Aussies Don’t Want To Follow Trump By Banning Charities That Offer Abortion Services
Sixty-seven percent of Australians would be concerned if the government introduced a "global gag rule" that stopped or reduced family planning aid.
Anti-abortion activists across the globe were invigorated when United States president Donald Trump announced in January that he would reinstate a "global gag rule" banning any foreign organisation accepting US global health assistance from using the money, even from individual donors, to talk to women about abortion, let alone provide one.
The Australian Christian Lobby urged prime minister Malcolm Turnbull to follow Trump's lead and reinstate a ban on the use of foreign aid to terminate pregnancies in other countries. The ban, introduced by former prime minister John Howard, was abolished by his successor Kevin Rudd.
The Turnbull government announced in February it would commit $9.5 million in funding to respond to sexual health needs during humanitarian disasters in the Asia Pacific region. One of the services funded is "safe abortion care".
The ACL said that there would be a "gendercide" in these countries where sex-selective abortion would skew "sex ratios" and lead to "prostitution, sex trafficking and increased death in child birth" and, in turn, "social unrest, instability in countries and crime".
However, a poll by Essential Research has found 67% of Australians would be "concerned" (31%) or "very concerned" (36%) if "Australia also introduced this rule and stopped aid to groups that provide family planning and sexual and
reproductive health services in Pacific Island countries".

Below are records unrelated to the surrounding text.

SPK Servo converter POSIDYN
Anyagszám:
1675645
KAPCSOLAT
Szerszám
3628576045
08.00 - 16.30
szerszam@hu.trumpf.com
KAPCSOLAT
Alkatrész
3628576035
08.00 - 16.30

Chris Turner, executive officer and regional director at reproductive health clinic Marie Stopes International Australia, said Trump's policy would have the "exact opposite effect" to the one that is intended.
"By blocking funding to the world’s largest providers of modern contraception, it will reduce women’s ability to prevent unplanned pregnancy," Turner told BuzzFeed News.
"There are 225 million women around the world with an unmet desire to use family planning, and 0.7% of Australian aid funding went to family planning in 2014/15. We would like to see a national conversation about increasing rather than reducing that already modest allocation."
Family Planning NSW chief executive, associate professor Ann Brassil, said the research showed Australians did not want a "similar hit to services in developing countries like the Pacific Islands".
“The reintroduction of the US global gag rule by the Trump administration is promoted as being an anti-abortion policy, but it affects up to $9.5 billion worth of funding for family planning, contraception, HIV, maternal health, cervical cancer screening and vaccinations."